Williams retired his practice in 1973, and died from diabetes on January 23, 1980, at age 85. His funeral was held at the First AME Church he designed, and the presiding minister, Cecil Murray, was joined in the pulpit by Dr. William H.D. Hornaday, the Senior Minister of Founder's Church of Religious Science, that Williams also had designed. Dr. Hornaday described Williams as a gentle and courtly man of the highest integrity. Williams was interred in the Sanctuary of Radiance, Manchester Garden Mausoleum at Inglewood Park Cemetery, Inglewood. Williams's widow Della Williams (1895–1996) co-founded (with Fannie Williams) 'The Wilfandel Club' Established November 21, 1945, by black women active in the Los Angeles, California, community. The Wilfandel Club's goal has been to promote civic betterment, philanthropic endeavors, and general culture. The Wilfandel Club is the oldest African-American women's club in Los Angeles. Club meetings are still held at the beautiful Wilfandel Club House on 3425 West Adams Blvd in Los Angeles. Della Williams survived her famous husband by 16 years, living to the age of 100; she died on July 24, 1996. Her funeral was held at Founder's Church of Religious Science, designed by her husband. She was interred in the Williams crypt Inglewood Park Cemetery, Inglewood.

On October 29, 2015, a monument and memorial plaza to Paul Williams was dedicated just to the north of the Golden State Mutual Life Insurance Building as part of its recent renovation. The monument, made by artist Georgia Toliver features a 9-foot-tall bas relief of Paul Williams with many of his significant works.
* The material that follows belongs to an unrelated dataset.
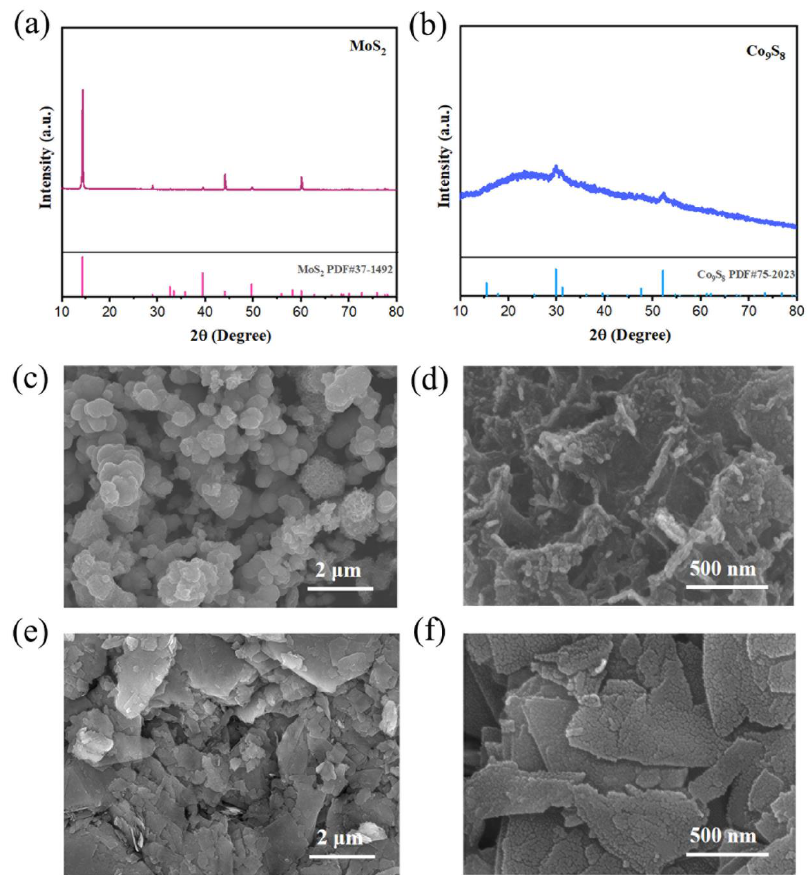
Figure 5. ( a ) XRD pattern of MoS 2 ; ( b ) XRD pattern of Co 9 S 8 ; ( c , d ) SEM images of MoS 2 with different scales; ( e , f ) SEM images of Co 9 S 8 with different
The bas relief is flanked with interpretive panels with a biography of Mr. Williams as well as a history of the Golden State Mutual Life Insurance Company.

==Quotes==
"If I allow the fact that I am a Negro to checkmate my will to do, now, I will inevitably form the habit of being defeated."

"Planning is thinking beforehand how something is to be made or done, and mixing imagination with the product – which in a broad sense makes all of us planners. The only difference is that some people get a license to get paid for thinking and the rest of us just contribute our good thoughts to our fellow man."

"Without having the wish to 'show them,' I developed a fierce desire to 'show myself,'" Williams wrote in his 1937 essay entitled "I am a Negro" for The American Magazine. "I wanted to vindicate every ability I had. I wanted to acquire new abilities. I wanted to prove that I, as an individual, deserved a place in the world."

"Expensive homes are my business and social housing is my hobby."

"Being a Californian was to my advantage. In California the people are interested in ideas that are new and fresh without the traditional or historical ties that are ordinarily more associated with East Coast thinking."

==Legacy==
- Williams is featured on the documentary series Profiles of African-American Success.
- In coordination with the Hollywood Studio District Neighborhood Council and Paul Williams Place Committee an effort is being made to rename the historic North Saint Andrews Place in Los Angeles after this icon in architecture.
- Hollywood Style is a book by Karen Hudson (Williams's granddaughter) about his houses.
- The 99% Invisible podcast "The Architect of Hollywood" looks into Williams' life and influence.
- The documentary Hollywood's Architect: The Paul R. Williams Story aired on PBS in February 2020.
- A collection of 280 photographs was published in 2020 by Janna Ireland featuring Williams' work, called Regarding Paul R. Williams: A Photographer's View.